### Texto de estudo
>>>

O Plenário do Senado deve votar nesta terça-feira (18) a proposta que cria o Regime Especial de Atualização e Regularização Patrimonial (Rearp). O substitutivo da Câmara ao projeto de lei 458/2021 permite a atualização do valor de bens como imóveis e veículos para fins de Imposto de Renda e autoriza a regularização de patrimônios lícitos não declarados.
Apresentado originalmente pelo então senador Roberto Rocha (MA), o projeto já foi aprovado na Câmara, que promoveu ajustes e acrescentou medidas fiscais que estavam em uma medida provisória sobre IOF, já caducada.
Para pessoas físicas, a atualização patrimonial terá alíquota de 4% sobre a diferença entre o valor declarado e o valor de mercado, alternativa ao Imposto sobre Ganho de Capital, que varia de 15% a 22,5%.
Para pessoas jurídicas, serão cobrados 4,8% de IRPJ e 3,2% de CSLL. O valor atualizado passa a ser considerado o novo custo de aquisição em futuras vendas.
Na parte de regularização, o texto prevê multa de 100% do imposto devido, redução do prazo de adesão de 210 para 90 dias e possibilidade de parcelamento em até 24 meses. O substitutivo também diminui o período mínimo de manutenção dos bens atualizados e permite a atualização de patrimônio no exterior.
A Câmara aproveitou o substitutivo para incluir dispositivos da chamada MP do IOF (MP 1.303/2025), como:
- restrições a compensações tributárias;
- revisão de regras do Programa Pé-de-Meia;
- ajuste no prazo do auxílio-doença por análise documental (Atestmed);
- limites à compensação previdenciária entre regimes.
- O impacto fiscal estimado das medidas é de cerca de R$ 19 bilhões.
Além do Rearp, o Senado poderá votar ainda nesta terça o projeto de lei 3.898/2023, que autoriza assistentes sociais de hospitais públicos a orientar pacientes sobre direitos previdenciários, e o projeto de lei 3.292/2025, que transforma três cargos vagos de juiz substituto em um cargo de desembargador no Tribunal Regional do Trabalho da 23ª Região.

<<<

### Material extraído
>>>

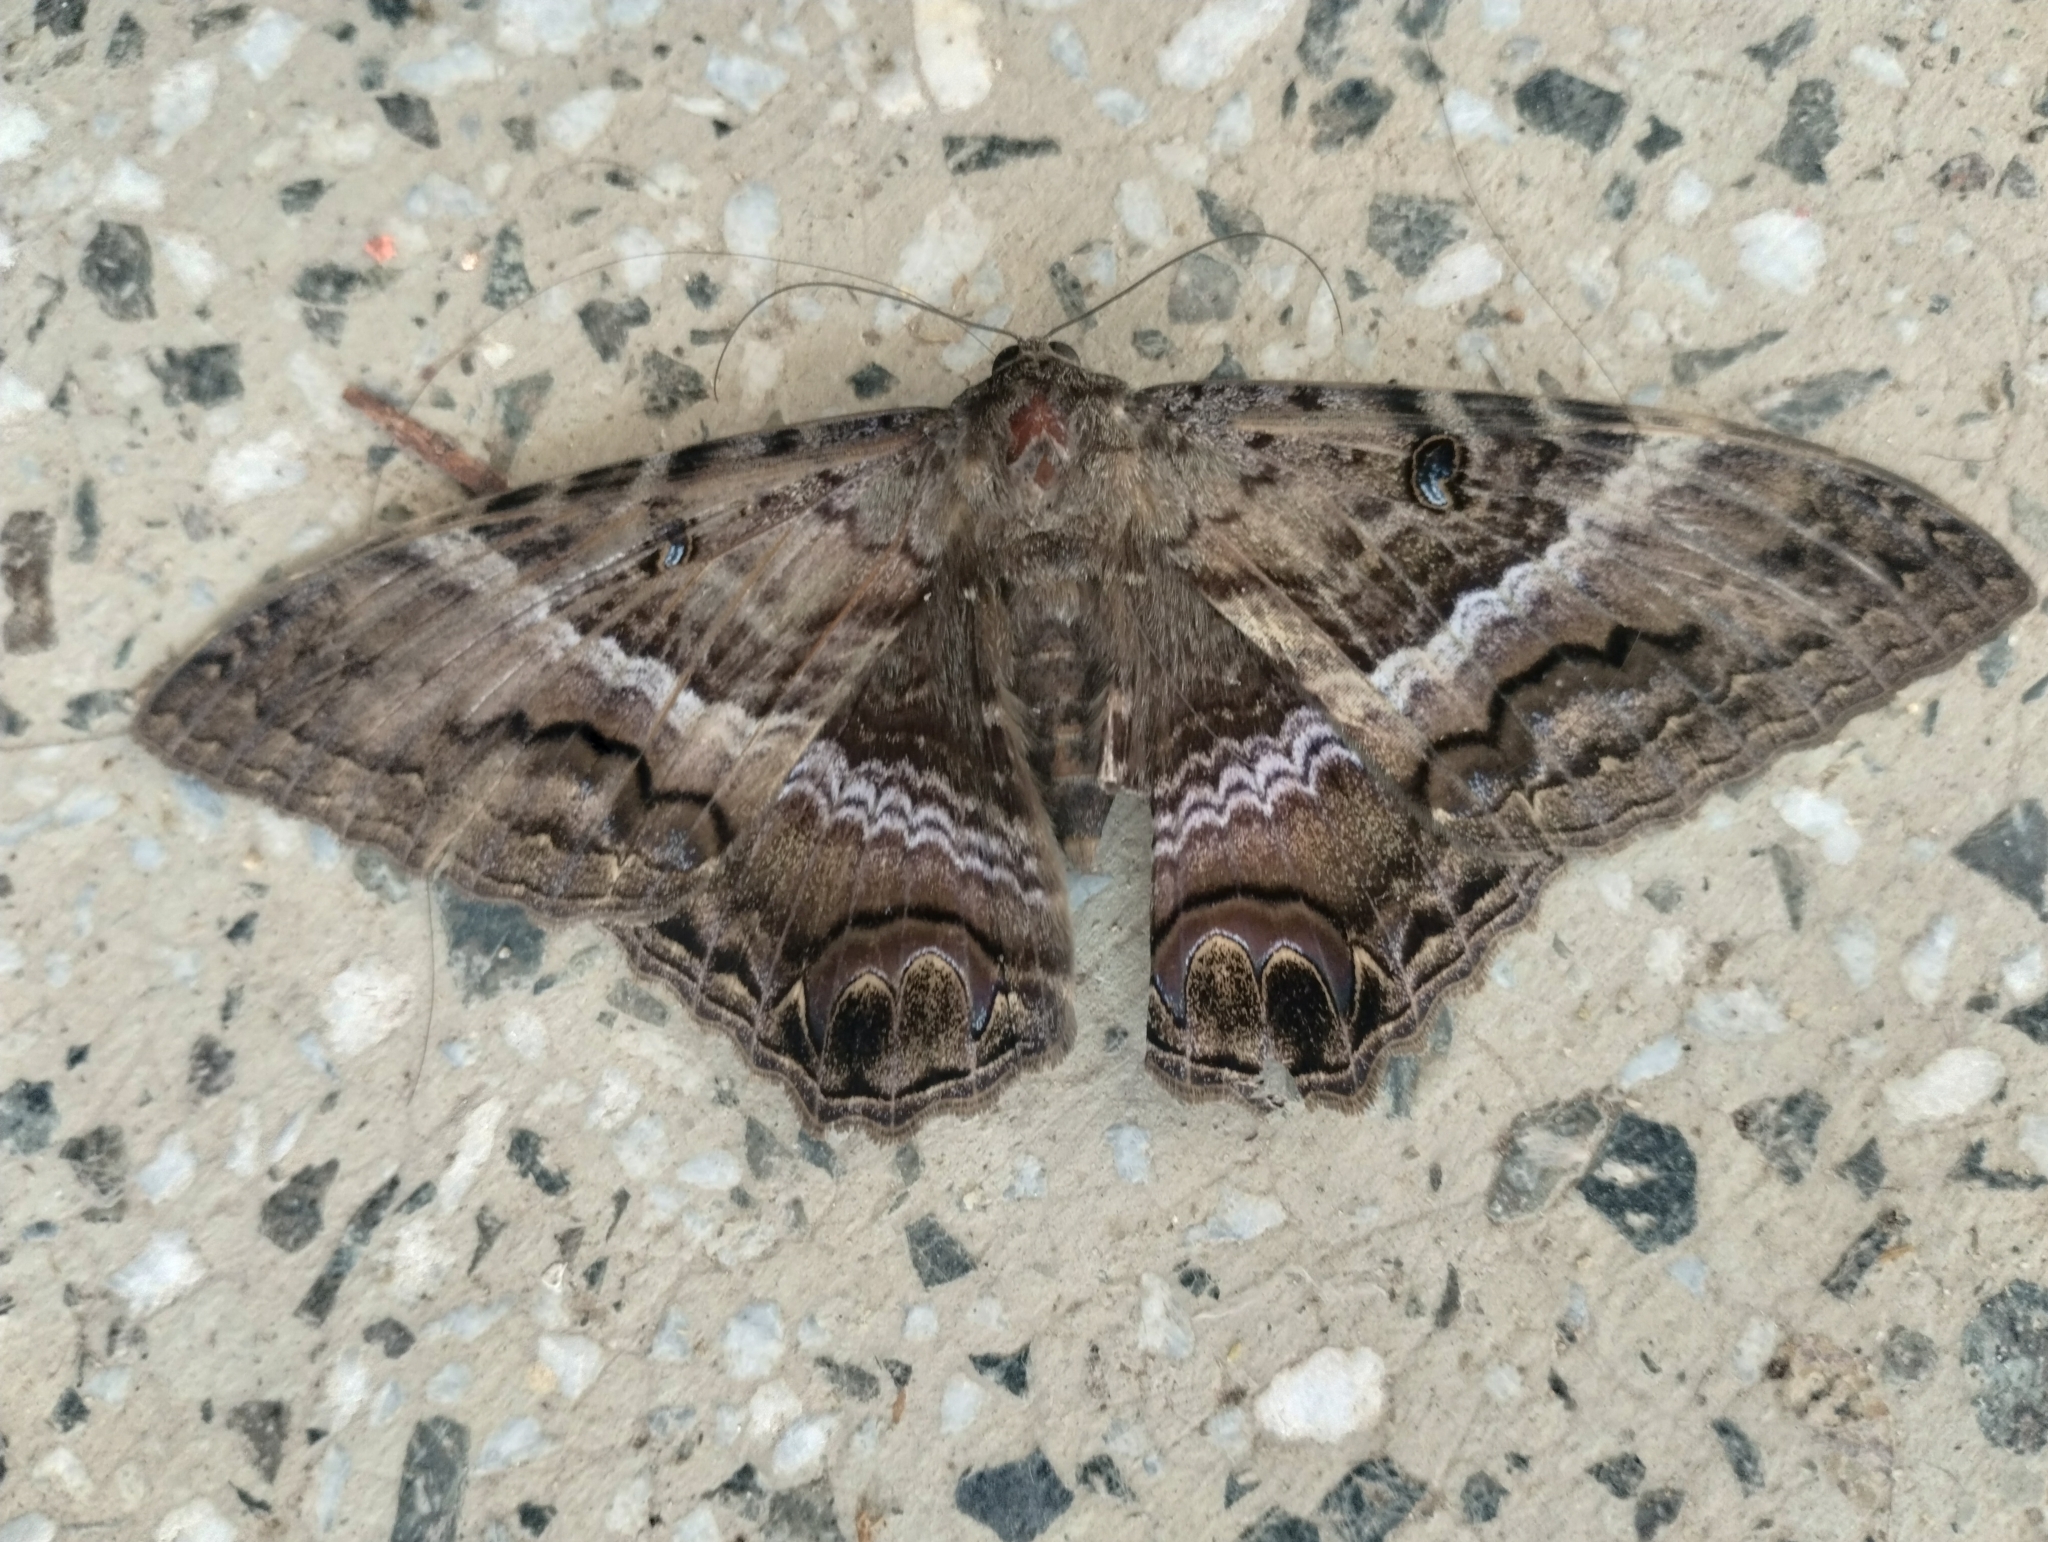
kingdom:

<<<
>>>

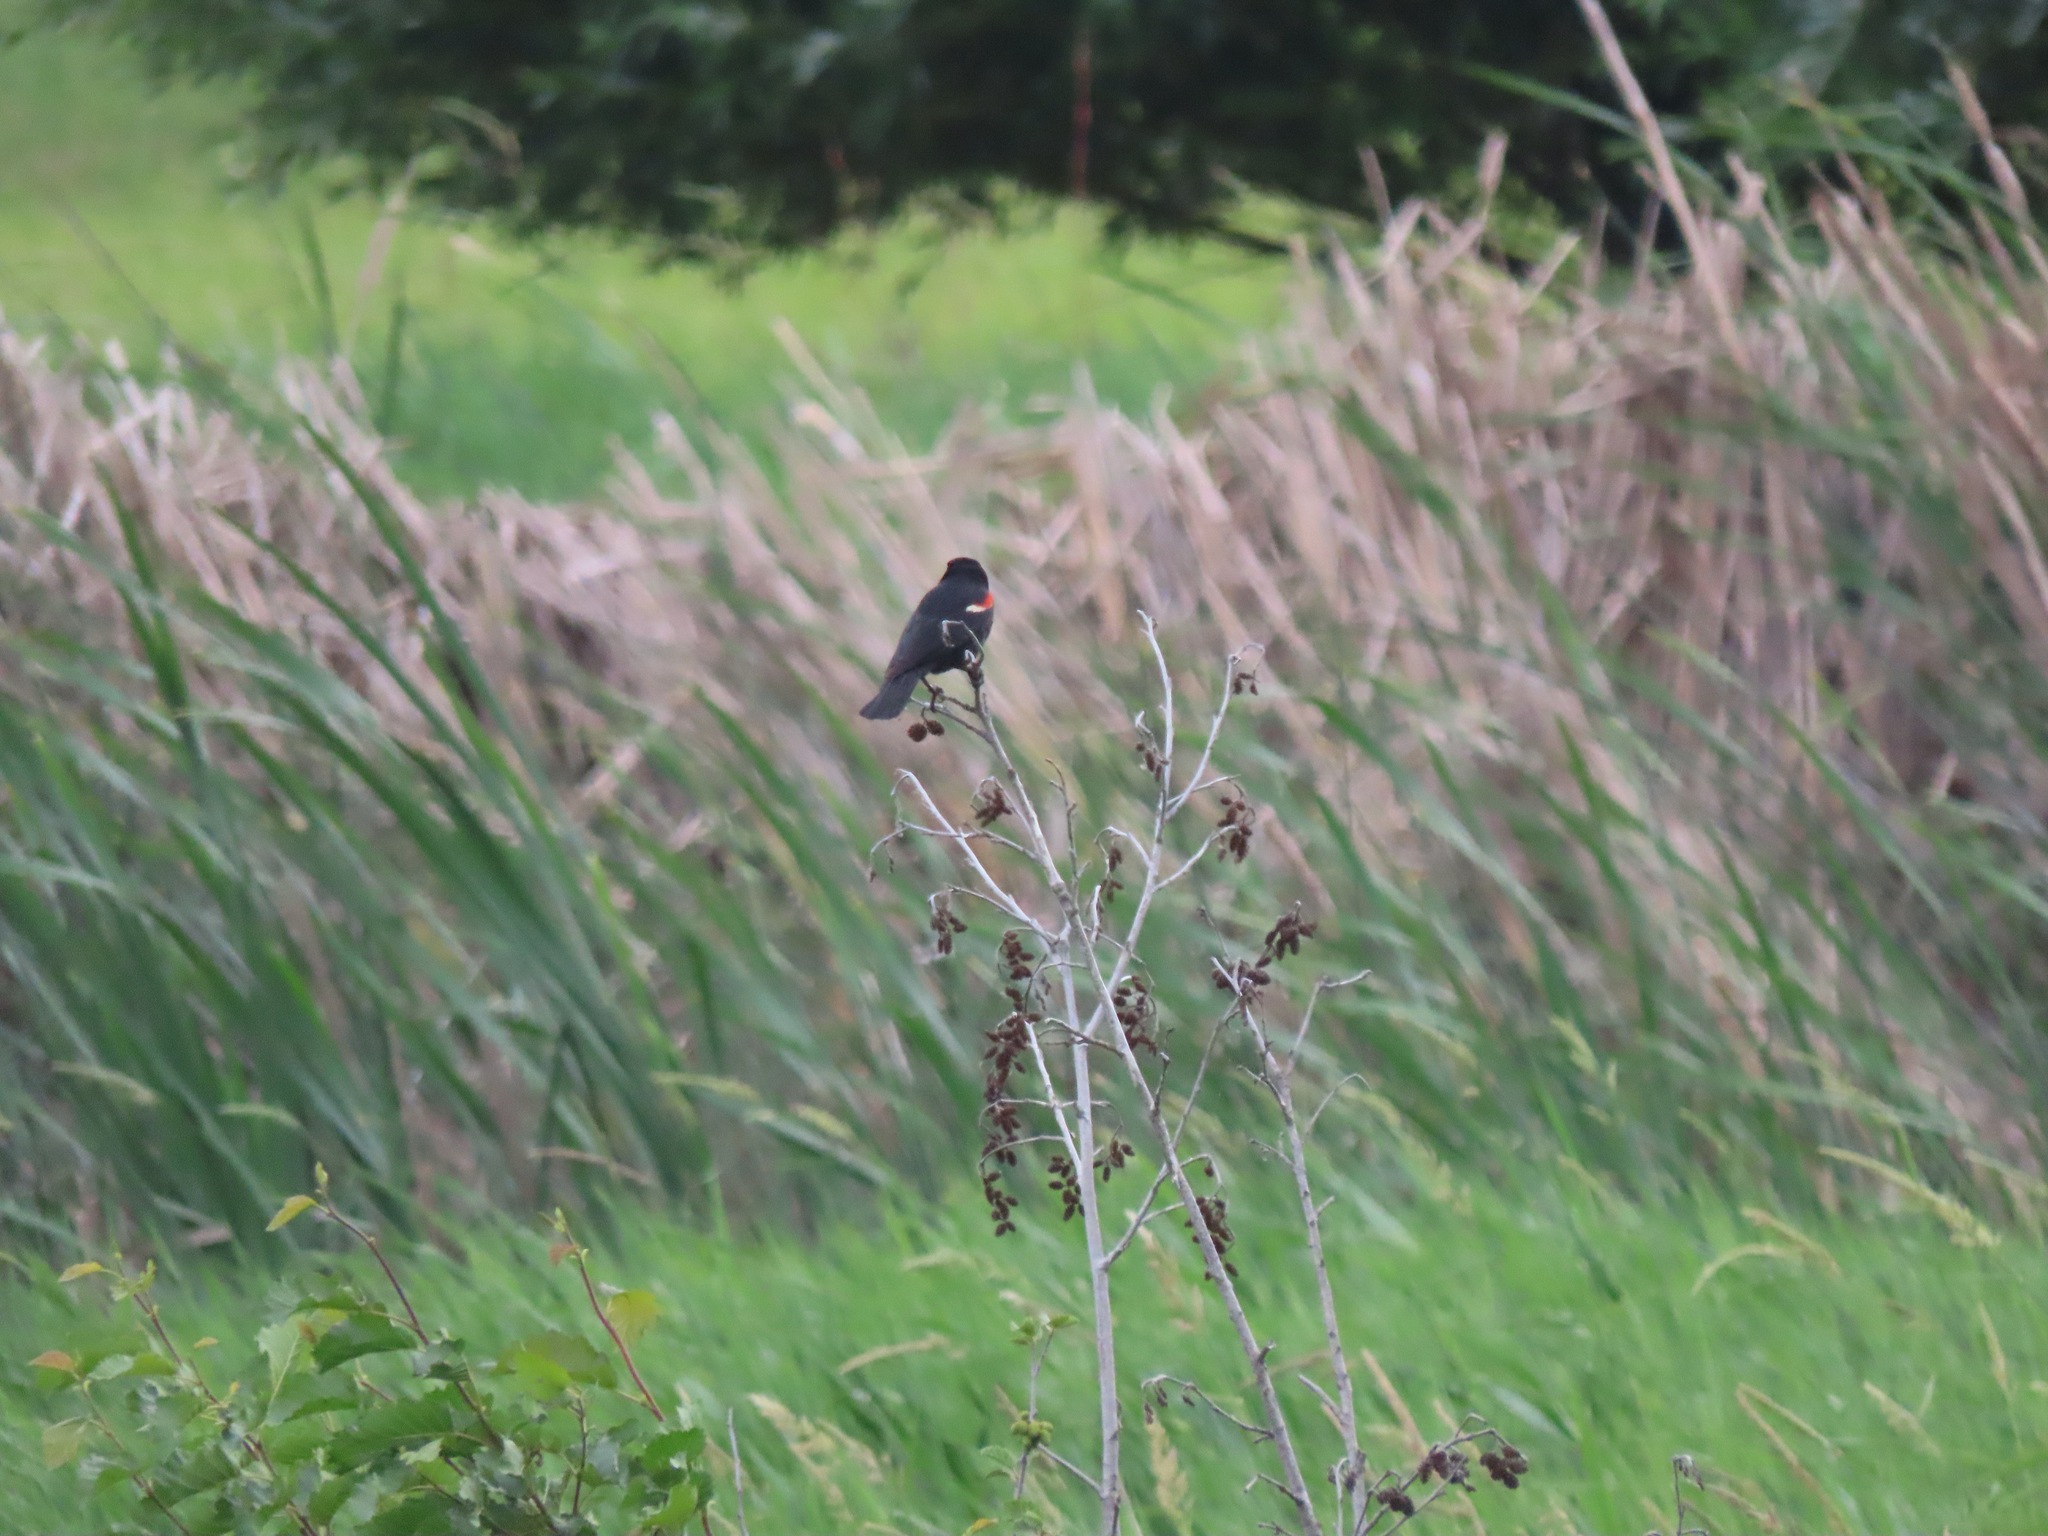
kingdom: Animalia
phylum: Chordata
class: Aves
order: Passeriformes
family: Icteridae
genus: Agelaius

<<<

### Tarefas a cumprir
A - Explique, conforme a notícia sobre o Rearp, sobre qual valor incide a alíquota de 4% prevista para pessoas físicas e de qual imposto ela constitui alternativa.
B - Transcreva literalmente o trecho da notícia sobre o Rearp que começa em "- O impacto" e termina em "da 23ª Região.".
Responda com base exclusivamente no texto de estudo.

### Respostas apresentadas
A - A alíquota de 4% incide sobre a diferença entre o valor declarado e o valor de mercado do bem. Ela é uma alternativa ao Imposto sobre Ganho de Capital, cuja alíquota varia de 15% a 22,5%.

B -
- O impacto fiscal estimado das medidas é de cerca de R$ 19 bilhões.
Além do Rearp, o Senado poderá votar ainda nesta terça o projeto de lei 3.898/2023, que autoriza assistentes sociais de hospitais públicos a orientar pacientes sobre direitos previdenciários, e o projeto de lei 3.292/2025, que transforma três cargos vagos de juiz substituto em um cargo de desembargador no Tribunal Regional do Trabalho da 23ª Região.